What needs to be done - Print exactly the lines that run from the one containing "６月１日はもりだくさん!!" to the final line of the data, both included, and print none of the pictures.

[Page images and extracted text]
____________________

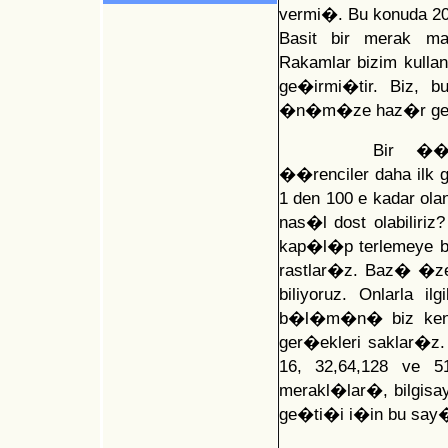
vermi�. Bu konuda 20
Basit bir merak m
Rakamlar bizim kull
ge�irmi�tir. Biz
�n�m�ze haz�r gel
Bir ��r
��renciler daha ilk g
1 den 100 e kadar ola
nas�l dost olabilir
kap�l�p terlemeye b
rastlar�z. Baz� �zel
biliyoruz. Onlarla 
b�l�m�n� biz kendim
ger�ekleri saklar�z. 
16, 32,64,128 ve 5
merakl�lar�, bilgisay
ge�ti�i i�in bu say�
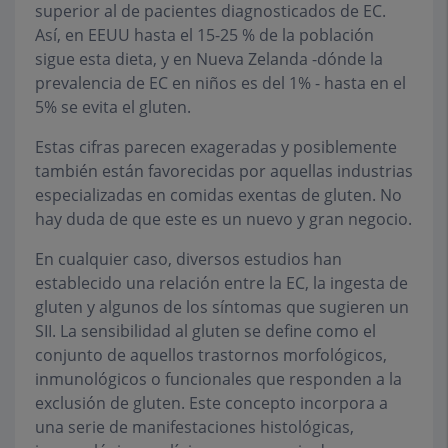
superior al de pacientes diagnosticados de EC.
Así, en EEUU hasta el 15-25 % de la población
sigue esta dieta, y en Nueva Zelanda -dónde la
prevalencia de EC en niños es del 1% - hasta en el
5% se evita el gluten.
Estas cifras parecen exageradas y posiblemente
también están favorecidas por aquellas industrias
especializadas en comidas exentas de gluten. No
hay duda de que este es un nuevo y gran negocio.
En cualquier caso, diversos estudios han
establecido una relación entre la EC, la ingesta de
gluten y algunos de los síntomas que sugieren un
SII. La sensibilidad al gluten se define como el
conjunto de aquellos trastornos morfológicos,
inmunológicos o funcionales que responden a la
exclusión de gluten. Este concepto incorpora a
una serie de manifestaciones histológicas,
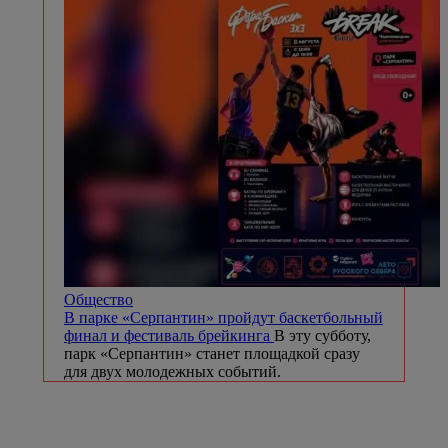
Общество
В парке «Серпантин» пройдут баскетбольный
финал и фестиваль брейкинга
В эту субботу,
парк «Серпантин» станет площадкой сразу
для двух молодежных событий.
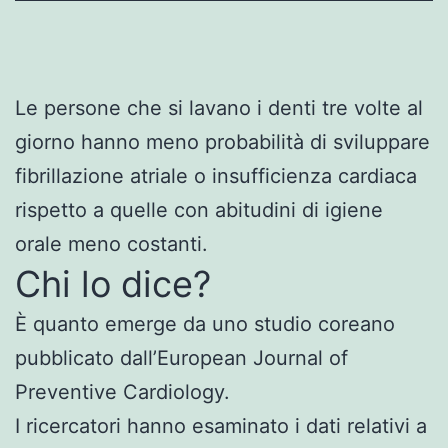
Le persone che si lavano i denti tre volte al
giorno hanno meno probabilità di sviluppare
fibrillazione atriale o insufficienza cardiaca
rispetto a quelle con abitudini di igiene
orale meno costanti.
Chi lo dice?
È quanto emerge da uno studio coreano
pubblicato dall’European Journal of
Preventive Cardiology.
I ricercatori hanno esaminato i dati relativi a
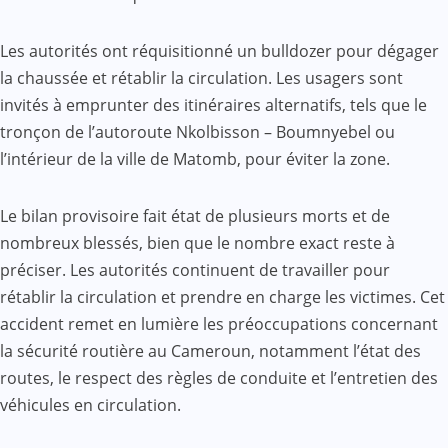
Les autorités ont réquisitionné un bulldozer pour dégager
la chaussée et rétablir la circulation. Les usagers sont
invités à emprunter des itinéraires alternatifs, tels que le
tronçon de l’autoroute Nkolbisson – Boumnyebel ou
l’intérieur de la ville de Matomb, pour éviter la zone.
Le bilan provisoire fait état de plusieurs morts et de
nombreux blessés, bien que le nombre exact reste à
préciser. Les autorités continuent de travailler pour
rétablir la circulation et prendre en charge les victimes. Cet
accident remet en lumière les préoccupations concernant
la sécurité routière au Cameroun, notamment l’état des
routes, le respect des règles de conduite et l’entretien des
véhicules en circulation.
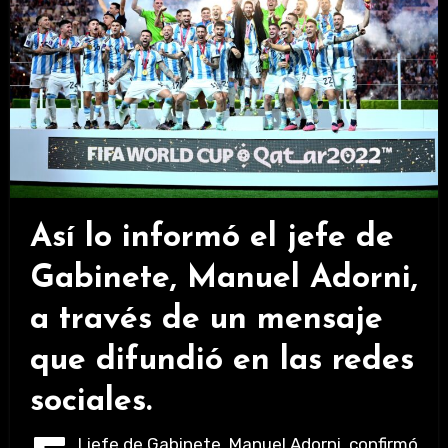
Así lo informó el jefe de
Gabinete, Manuel Adorni,
a través de un mensaje
que difundió en las redes
sociales.
l jefe de Gabinete, Manuel Adorni, confirmó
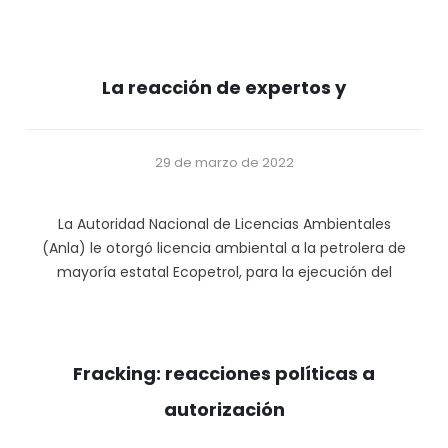
La reacción de expertos y
29 de marzo de 2022
La Autoridad Nacional de Licencias Ambientales
(Anla) le otorgó licencia ambiental a la petrolera de
mayoría estatal Ecopetrol, para la ejecución del
Fracking: reacciones políticas a
autorización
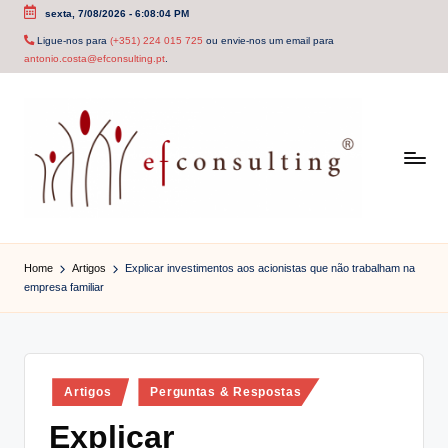
sexta, 7/08/2026
-
6:08:05 PM
Skip
Ligue-nos para
(+351) 224 015 725
ou envie-nos um email para
antonio.costa@efconsulting.pt
.
to
content
e
f
Home
Artigos
Explicar investimentos aos acionistas que não trabalham na
empresa familiar
c
o
n
Posted
Artigos
Perguntas & Respostas
s
in
Explicar
u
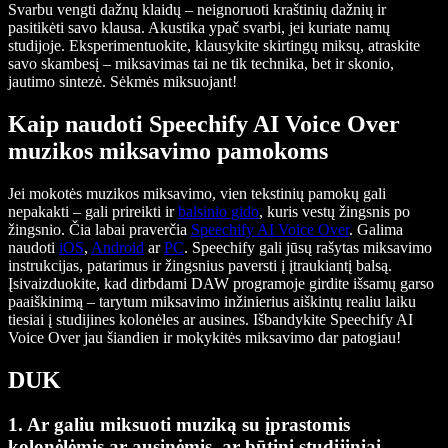
Svarbu vengti dažnų klaidų – neignoruoti kraštinių dažnių ir
pasitikėti savo klausa. Akustika ypač svarbi, jei kuriate namų
studijoje. Eksperimentuokite, klausykite skirtingų miksų, atraskite
savo skambesį – miksavimas tai ne tik technika, bet ir skonio,
jautimo sintezė. Sėkmės miksuojant!
Kaip naudoti Speechify AI Voice Over
muzikos miksavimo pamokoms
Jei mokotės muzikos miksavimo, vien tekstinių pamokų gali
nepakakti – gali prireikti ir
balsinio gido
, kuris vestų žingsnis po
žingsnio. Čia labai praverčia
Speechify AI Voice Over
. Galima
naudoti
iOS
,
Android
ar
PC
. Speechify gali jūsų rašytas miksavimo
instrukcijas, patarimus ir žingsnius paversti į įtraukiantį balsą.
Įsivaizduokite, kad dirbdami DAW programoje girdite išsamų garso
paaiškinimą – tarytum miksavimo inžinierius aiškintų realiu laiku
tiesiai į studijines kolonėles ar ausines. Išbandykite Speechify AI
Voice Over jau šiandien ir mokykitės miksavimo dar patogiau!
DUK
1. Ar galiu miksuoti muziką su įprastomis
kolonėlėmis ar ausinėmis, ar būtini studijiniai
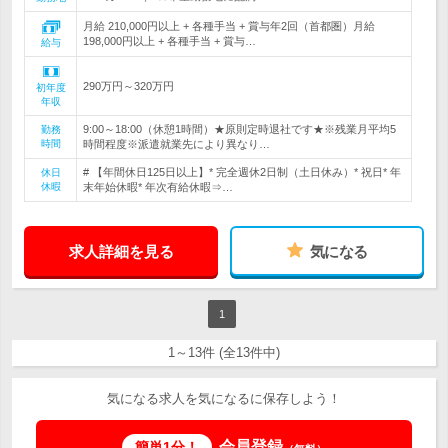
月給 210,000円以上 + 各種手当 + 賞与年2回（首都圏）月給
198,000円以上 + 各種手当 + 賞与…
給与
290万円～320万円
初年度
年収
9:00～18:00（休憩1時間）★原則定時退社です★※残業月平均5
勤務
時間
時間程度※派遣就業先により異なり…
# 【年間休日125日以上】* 完全週休2日制（土日休み）* 祝日* 年
休日
休暇
末年始休暇* 年次有給休暇⇒…
求人詳細を見る
気になる
1
1～13件 (全13件中)
気になる求人を気になるに保存しよう！
会員登録
簡単1分！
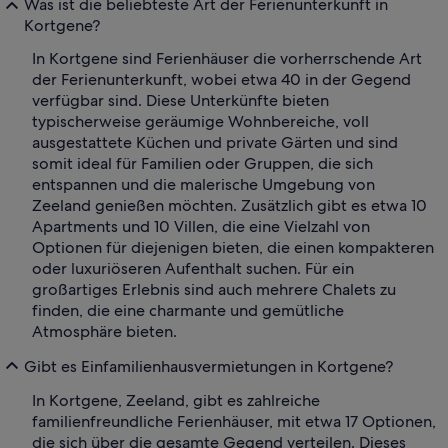
Was ist die beliebteste Art der Ferienunterkunft in
Kortgene?
In Kortgene sind Ferienhäuser die vorherrschende Art
der Ferienunterkunft, wobei etwa 40 in der Gegend
verfügbar sind. Diese Unterkünfte bieten
typischerweise geräumige Wohnbereiche, voll
ausgestattete Küchen und private Gärten und sind
somit ideal für Familien oder Gruppen, die sich
entspannen und die malerische Umgebung von
Zeeland genießen möchten. Zusätzlich gibt es etwa 10
Apartments und 10 Villen, die eine Vielzahl von
Optionen für diejenigen bieten, die einen kompakteren
oder luxuriöseren Aufenthalt suchen. Für ein
großartiges Erlebnis sind auch mehrere Chalets zu
finden, die eine charmante und gemütliche
Atmosphäre bieten.
Gibt es Einfamilienhausvermietungen in Kortgene?
In Kortgene, Zeeland, gibt es zahlreiche
familienfreundliche Ferienhäuser, mit etwa 17 Optionen,
die sich über die gesamte Gegend verteilen. Dieses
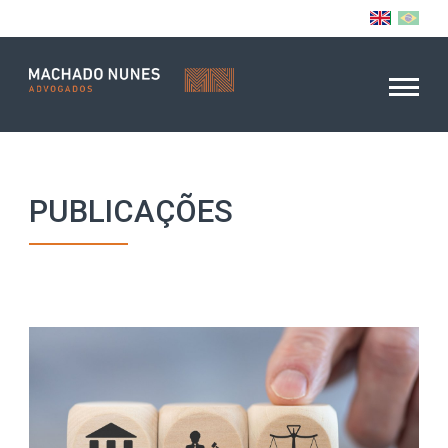
PUBLICAÇÕES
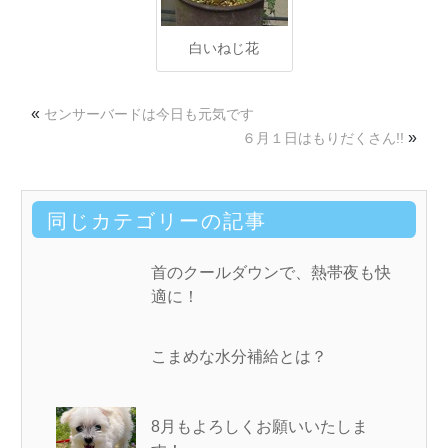
白いねじ花
«
センサーバードは今日も元気です
»
６月１日はもりだくさん!!
同じカテゴリーの記事
首のクールダウンで、熱帯夜も快
適に！
こまめな水分補給とは？
8月もよろしくお願いいたしま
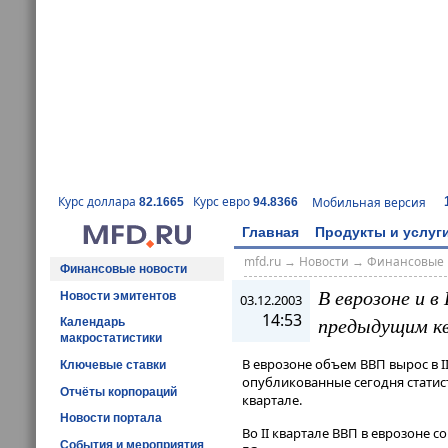
Курс доллара
Курс евро
Мобильная версия
82.1665
94.8366
Главная
Продукты и услуг
mfd.ru
→
Новости
→
Финансовые 
Финансовые новости
В еврозоне и в
Новости эмитентов
03.12.2003
14:53
предыдущим к
Календарь
макростатистики
В еврозоне объем ВВП вырос в I
Ключевые ставки
опубликованные сегодня статист
Отчёты корпораций
квартале.
Новости портала
Во II квартале ВВП в еврозоне со
События и мероприятия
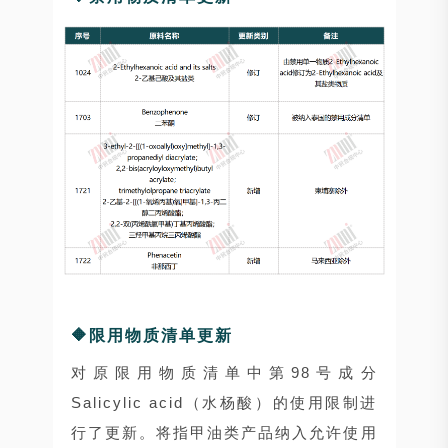
🔶限用物质清单更新
对原限用物质清单中第98号成分
Salicylic acid（水杨酸）的使用限制进
行了更新。将指甲油类产品纳入允许使用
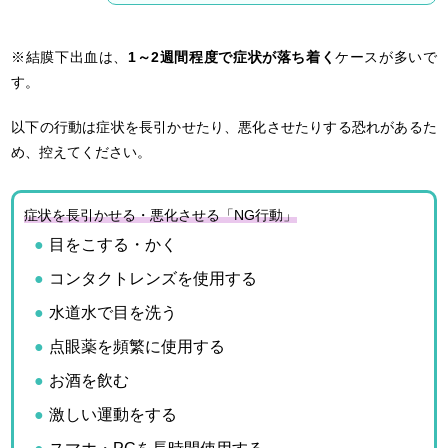
※結膜下出血は、
1～2週間程度で症状が落ち着く
ケースが多いで
す。
以下の行動は症状を長引かせたり、悪化させたりする恐れがあるた
め、控えてください。
症状を長引かせる・悪化させる「NG行動」
目をこする・かく
コンタクトレンズを使用する
水道水で目を洗う
点眼薬を頻繁に使用する
お酒を飲む
激しい運動をする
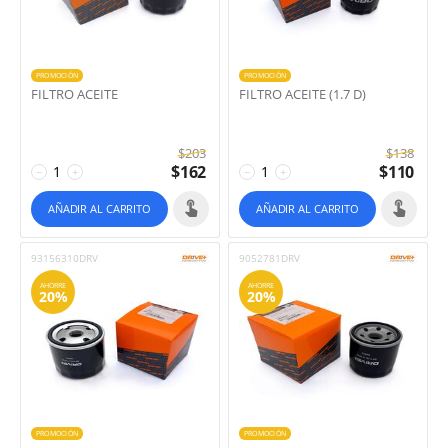
PROMOCIÓN
PROMOCIÓN
FILTRO ACEITE
FILTRO ACEITE (1.7 D)
$
203
$
138
$
162
$
110
−
+
−
+
AÑADIR AL CARRITO
AÑADIR AL CARRITO
93156310DRV
9052781DRV
AHORRE
AHORRE
20%
20%
PROMOCIÓN
PROMOCIÓN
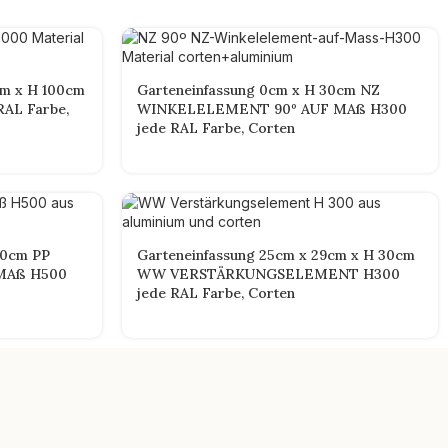
cm x H 100cm
Garteneinfassung 0cm x H 30cm NZ
RAL Farbe,
WINKELELEMENT 90º AUF MAß H300
jede RAL Farbe, Corten
50cm PP
Garteneinfassung 25cm x 29cm x H 30cm
MAß H500
WW VERSTÄRKUNGSELEMENT H300
jede RAL Farbe, Corten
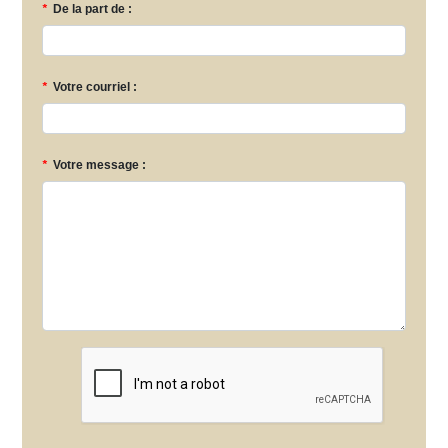
*
De la part de :
*
Votre courriel :
*
Votre message :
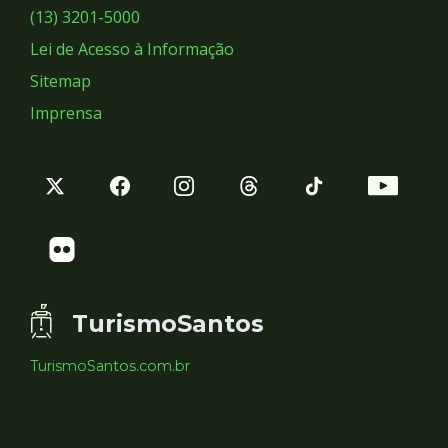
Sociais
(13) 3201-5000
Lei de Acesso à Informação
Sitemap
Imprensa
TurismoSantos
TurismoSantos.com.br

____________________

Your solution -
６月１日はもりだくさん!!
同じカテゴリーの記事
首のクールダウンで、熱帯夜も快
適に！
こまめな水分補給とは？
8月もよろしくお願いいたしま
Курс доллара
Курс евро
Мобильная версия
82.1665
94.8366
Главная
Продукты и услуг
mfd.ru
→
Новости
→
Финансовые 
Финансовые новости
В еврозоне и в
Новости эмитентов
03.12.2003
14:53
предыдущим к
Календарь
макростатистики
В еврозоне объем ВВП вырос в I
Ключевые ставки
опубликованные сегодня статист
Отчёты корпораций
квартале.
Новости портала
Во II квартале ВВП в еврозоне со
События и мероприятия
🔶限用物质清单更新
对原限用物质清单中第98号成分
Salicylic acid（水杨酸）的使用限制进
行了更新。将指甲油类产品纳入允许使用
※結膜下出血は、
1～2週間程度で症状が落ち着く
ケースが多いで
す。
以下の行動は症状を長引かせたり、悪化させたりする恐れがあるた
め、控えてください。
症状を長引かせる・悪化させる「NG行動」
目をこする・かく
コンタクトレンズを使用する
水道水で目を洗う
点眼薬を頻繁に使用する
お酒を飲む
激しい運動をする
PROMOCIÓN
PROMOCIÓN
FILTRO ACEITE
FILTRO ACEITE (1.7 D)
$
203
$
138
$
162
$
110
−
+
−
+
AÑADIR AL CARRITO
AÑADIR AL CARRITO
93156310DRV
9052781DRV
AHORRE
AHORRE
20%
20%
PROMOCIÓN
PROMOCIÓN
cm x H 100cm
Garteneinfassung 0cm x H 30cm NZ
RAL Farbe,
WINKELELEMENT 90º AUF MAß H300
jede RAL Farbe, Corten
50cm PP
Garteneinfassung 25cm x 29cm x H 30cm
MAß H500
WW VERSTÄRKUNGSELEMENT H300
jede RAL Farbe, Corten
*
De la part de :
*
Votre courriel :
*
Votre message :
Sociais
(13) 3201-5000
Lei de Acesso à Informação
Sitemap
Imprensa
TurismoSantos
TurismoSantos.com.br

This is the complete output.